Write out the text of all the records below word for word, leaving out the pictures.

Start of Block

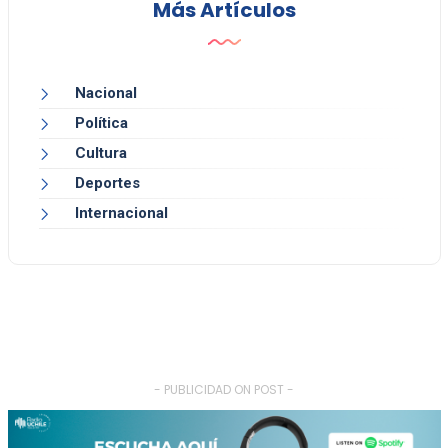
Más Artículos
Nacional
Política
Cultura
Deportes
Internacional
- PUBLICIDAD ON POST -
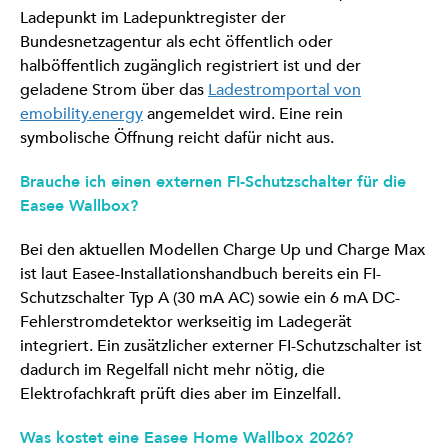
Ladepunkt im Ladepunktregister der
Bundesnetzagentur als echt öffentlich oder
halböffentlich zugänglich registriert ist und der
geladene Strom über das
Ladestromportal von
emobility.energy
angemeldet wird. Eine rein
symbolische Öffnung reicht dafür nicht aus.
Brauche ich einen externen FI-Schutzschalter für die
Easee Wallbox?
Bei den aktuellen Modellen Charge Up und Charge Max
ist laut Easee-Installationshandbuch bereits ein FI-
Schutzschalter Typ A (30 mA AC) sowie ein 6 mA DC-
Fehlerstromdetektor werkseitig im Ladegerät
integriert. Ein zusätzlicher externer FI-Schutzschalter ist
dadurch im Regelfall nicht mehr nötig, die
Elektrofachkraft prüft dies aber im Einzelfall.
Was kostet eine Easee Home Wallbox 2026?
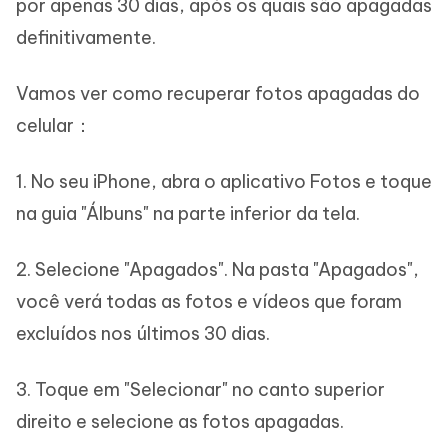
por apenas 30 dias, após os quais são apagadas
definitivamente.
Vamos ver como recuperar fotos apagadas do
celular：
1. No seu iPhone, abra o aplicativo Fotos e toque
na guia "Álbuns" na parte inferior da tela.
2. Selecione "Apagados". Na pasta "Apagados",
você verá todas as fotos e vídeos que foram
excluídos nos últimos 30 dias.
3. Toque em "Selecionar" no canto superior
direito e selecione as fotos apagadas.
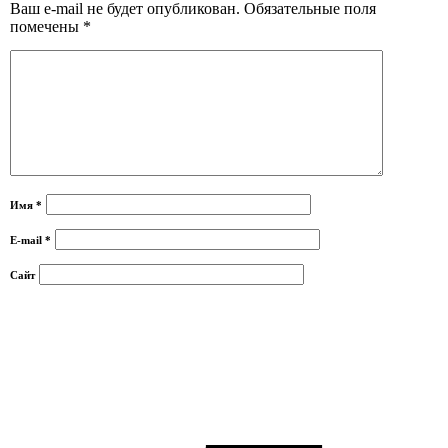
Ваш e-mail не будет опубликован.
Обязательные поля
помечены
*
Имя
*
E-mail
*
Сайт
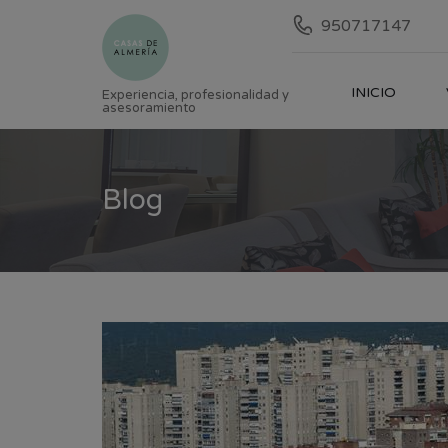
950717147
INICIO
Experiencia, profesionalidad y
asesoramiento
Blog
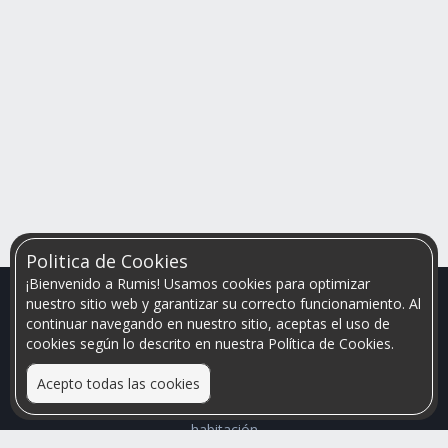
Politica de Cookies
¡Bienvenido a Rumis! Usamos cookies para optimizar
nuestro sitio web y garantizar su correcto funcionamiento. Al
continuar navegando en nuestro sitio, aceptas el uso de
cookies según lo descrito en nuestra Política de Cookies.
Acepto todas las cookies
Relacionamos personas que arriendan con las que buscan una
habitación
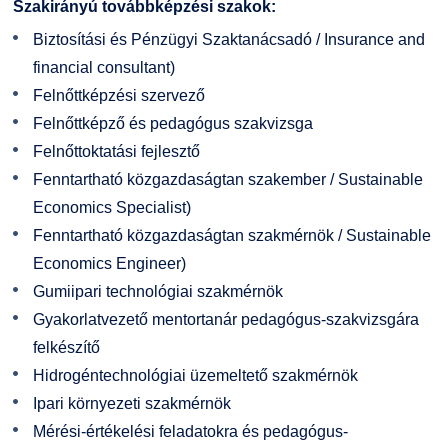
Szakirányú továbbképzési szakok:
Biztosítási és Pénzügyi Szaktanácsadó / Insurance and
financial consultant)
Felnőttképzési szervező
Felnőttképző és pedagógus szakvizsga
Felnőttoktatási fejlesztő
Fenntartható közgazdaságtan szakember / Sustainable
Economics Specialist)
Fenntartható közgazdaságtan szakmérnök / Sustainable
Economics Engineer)
Gumiipari technológiai szakmérnök
Gyakorlatvezető mentortanár pedagógus-szakvizsgára
felkészítő
Hidrogéntechnológiai üzemeltető szakmérnök
Ipari környezeti szakmérnök
Mérési-értékelési feladatokra és pedagógus-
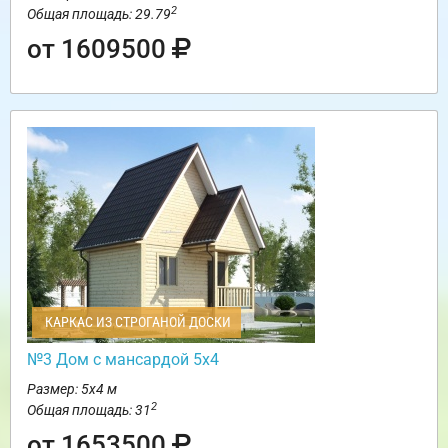
2
Общая площадь: 29.79
от 1609500
КАРКАС ИЗ СТРОГАНОЙ ДОСКИ
№3 Дом с мансардой 5х4
Размер: 5х4 м
2
Общая площадь: 31
от 1653500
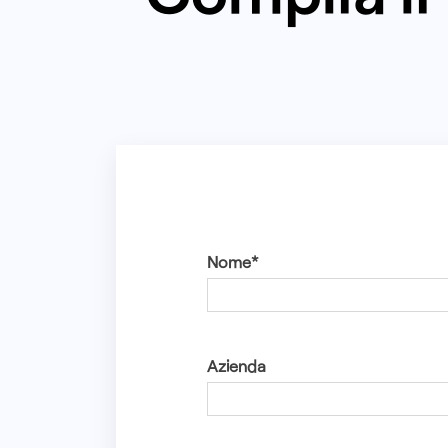
Nome*
Azienda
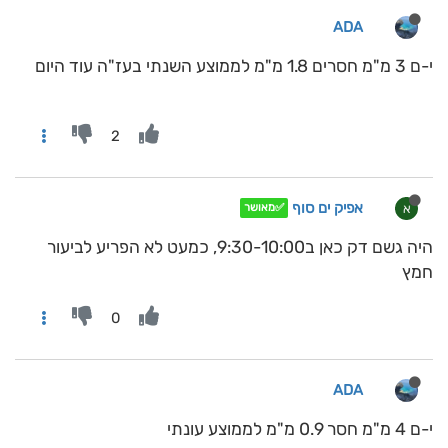
ADA
י-ם 3 מ"מ חסרים 1.8 מ"מ לממוצע השנתי בעז"ה עוד היום
2
אפיק ים סוף
א
✅מאושר
היה גשם דק כאן ב9:30-10:00, כמעט לא הפריע לביעור
חמץ
0
ADA
י-ם 4 מ"מ חסר 0.9 מ"מ לממוצע עונתי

End of Block

Result of this exercise ->
Más Artículos
Nacional
Política
Cultura
Deportes
Internacional
- PUBLICIDAD ON POST -
Ladepunkt im Ladepunktregister der
Bundesnetzagentur als echt öffentlich oder
halböffentlich zugänglich registriert ist und der
geladene Strom über das
Ladestromportal von
emobility.energy
angemeldet wird. Eine rein
symbolische Öffnung reicht dafür nicht aus.
Brauche ich einen externen FI-Schutzschalter für die
Easee Wallbox?
Bei den aktuellen Modellen Charge Up und Charge Max
ist laut Easee-Installationshandbuch bereits ein FI-
Schutzschalter Typ A (30 mA AC) sowie ein 6 mA DC-
Fehlerstromdetektor werkseitig im Ladegerät
integriert. Ein zusätzlicher externer FI-Schutzschalter ist
dadurch im Regelfall nicht mehr nötig, die
Elektrofachkraft prüft dies aber im Einzelfall.
Was kostet eine Easee Home Wallbox 2026?
por apenas 30 dias, após os quais são apagadas
definitivamente.
Vamos ver como recuperar fotos apagadas do
celular：
1. No seu iPhone, abra o aplicativo Fotos e toque
na guia "Álbuns" na parte inferior da tela.
2. Selecione "Apagados". Na pasta "Apagados",
você verá todas as fotos e vídeos que foram
excluídos nos últimos 30 dias.
3. Toque em "Selecionar" no canto superior
direito e selecione as fotos apagadas.
Ваш e-mail не будет опубликован.
Обязательные поля
помечены
*
Имя
*
E-mail
*
Сайт
950717147
INICIO
Experiencia, profesionalidad y
asesoramiento
Blog
Politica de Cookies
¡Bienvenido a Rumis! Usamos cookies para optimizar
nuestro sitio web y garantizar su correcto funcionamiento. Al
continuar navegando en nuestro sitio, aceptas el uso de
cookies según lo descrito en nuestra Política de Cookies.
Acepto todas las cookies
Relacionamos personas que arriendan con las que buscan una
habitación
Szakirányú továbbképzési szakok:
Biztosítási és Pénzügyi Szaktanácsadó / Insurance and
financial consultant)
Felnőttképzési szervező
Felnőttképző és pedagógus szakvizsga
Felnőttoktatási fejlesztő
Fenntartható közgazdaságtan szakember / Sustainable
Economics Specialist)
Fenntartható közgazdaságtan szakmérnök / Sustainable
Economics Engineer)
Gumiipari technológiai szakmérnök
Gyakorlatvezető mentortanár pedagógus-szakvizsgára
felkészítő
Hidrogéntechnológiai üzemeltető szakmérnök
Ipari környezeti szakmérnök
Mérési-értékelési feladatokra és pedagógus-
2
Общая площадь: 29.79
от 1609500
КАРКАС ИЗ СТРОГАНОЙ ДОСКИ
№3 Дом с мансардой 5х4
Размер: 5х4 м
2
Общая площадь: 31
от 1653500
Nome*
Azienda
ADA
י-ם 3 מ"מ חסרים 1.8 מ"מ לממוצע השנתי בעז"ה עוד היום
2
אפיק ים סוף
א
✅מאושר
היה גשם דק כאן ב9:30-10:00, כמעט לא הפריע לביעור
חמץ
0
ADA
י-ם 4 מ"מ חסר 0.9 מ"מ לממוצע עונתי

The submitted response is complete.